Dans le désert au nord-est de la Jordanie, des archéologues ont découvert les restes carbonisés d’un pain plat qui a été cuit il y a 14 400 ans. Il s’agit en fait de la plus ancienne preuve de fabrication de pain trouvée à ce jour, ce qui suggère que les chasseurs-cueilleurs ont peut-être été inspirés par leur succès avec les céréales sauvages pour amorcer une révolution agricole.
L’équipe de chercheurs de l’université de Copenhague, de l’University College London et de l’université de Cambridge a analysé 24 restes carbonisés récupérés dans les foyers d’un site de chasseurs-cueilleurs de Natoufien connu sous le nom de Shubayqa 1.
Image d’entête : un site archéologique en Jordanie, où des traces du plus vieux pain ont été trouvées dans ce foyer de 14 400 ans. (Alexis Pantos)
Ces vestiges, qui sont très similaires aux pains plats récupérés sur des sites néolithiques et romains en Europe et en Turquie, montrent que nos ancêtres utilisaient des céréales domestiques sauvages, comme l’orge, l’épeautre et l’avoine, bien avant de domestiquer les cultures vivrières. Les céréales sauvages étaient moulues, tamisées et malaxées avant d’être cuites en pain.
L’archéobotaniste Amaia Arranz-Otaegui, premier auteur de la nouvelle étude, pense que la production et la culture du pain par les chasseurs-cueilleurs ont pu influencer la domestication des cultures, ce que les chercheurs espèrent évaluer à l’avenir.
Amaia Arranz-Otaegui et Ali Shakaiteer examinent les céréales sauvages près du site de Shubayqa 1. (Joe Roe)
Aujourd’hui, nous avons l’habitude d’avoir des tomates et du maïs en abondance, mais les variétés sauvages dont elles sont issues étaient beaucoup moins nourrissantes. Par exemple, les premières bananes cultivées en Papouasie-Nouvelle-Guinée étaient autrefois stockées et remplies de graines. En revanche, les bananes d’aujourd’hui sont sans pépins et bien plus nourrissantes.

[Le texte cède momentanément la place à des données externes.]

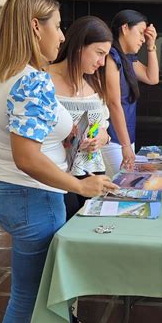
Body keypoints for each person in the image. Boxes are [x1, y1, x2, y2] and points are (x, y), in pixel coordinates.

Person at [0, 0, 118, 323]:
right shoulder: (33, 81)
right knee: (37, 300)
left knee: (27, 296)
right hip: (34, 197)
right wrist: (80, 185)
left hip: (6, 191)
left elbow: (15, 137)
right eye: (57, 26)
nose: (61, 36)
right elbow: (27, 157)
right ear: (34, 27)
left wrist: (70, 136)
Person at [48, 16, 113, 219]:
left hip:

Il nous a fallu plus de 10 000 ans d’élevage sélectif pour transformer de minuscules grains d’herbe haute en de juteux épis de maïs. Imaginez la détermination, la patience et la perspicacité qu’il a fallu aux premiers chasseurs-cueilleurs qui ont fait le grand saut vers l’agriculture.
Selon Tobias Richter, qui a dirigé les fouilles à Shubayqa 1 en Jordanie :
Les chasseurs-cueilleurs de Natoufien nous intéressent particulièrement parce qu’ils ont vécu une période de transition où les populations sont devenues plus sédentaires et où leur alimentation a commencé à changer. Les lames de faucille à silex ainsi que les outils en pierre de taille trouvés sur les sites de Natoufien dans le Levant ont longtemps amené les archéologues à soupçonner que les gens avaient commencé à exploiter les plantes d’une manière différente et peut-être plus efficace. Mais le pain plat trouvé à Shubayqa 1 est la première preuve que la fabrication du pain a été récupérée jusqu’à présent, et cela montre que la cuisson a été inventée avant la culture des plantes.
Cette preuve confirme certaines de nos idées. En effet, il se peut que la production précoce et extrêmement longue de pain à base de céréales sauvages ait été l’un des principaux moteurs de la révolution agricole ultérieure où les céréales sauvages ont été cultivées pour fournir des sources d’alimentation plus pratiques.
Le pain plat a été identifié après avoir été analysé par microscopie électronique à l’University College London, une méthode qui a permis aux chercheurs de localiser les microstructures et les particules de chaque aliment carbonisé. C’était moins simple qu’il n’y paraît, les chercheurs ont dû élaborer un nouvel ensemble de critères pour identifier les pains plats, les pâtes et les produits de type gruau.
Selon le Professeur Dorian Fuller de l’Institut d’Archéologie de l’UCL :
Le pain implique une transformation à forte intensité de main-d’œuvre qui comprend le décorticage, la mouture des céréales, le pétrissage et la cuisson. Le fait qu’il ait été produit avant que les méthodes agricoles ne suggèrent qu’il était considéré comme spécial, et le désir de produire davantage de cet aliment spécial a probablement contribué à la décision de commencer à cultiver des céréales. Tout cela repose sur de nouveaux développements méthodologiques qui nous permettent d’identifier les restes de pain à partir de très petits fragments carbonisés en utilisant un fort grossissement.
L’étude publiée dans The Proceedings of the National Academy of Sciences : Archaeobotanical evidence reveals the origins of bread 14,400 years ago in northeastern Jordan et présentée sur le site de Archaeologists discover bread that predates agriculture by 4,000 years.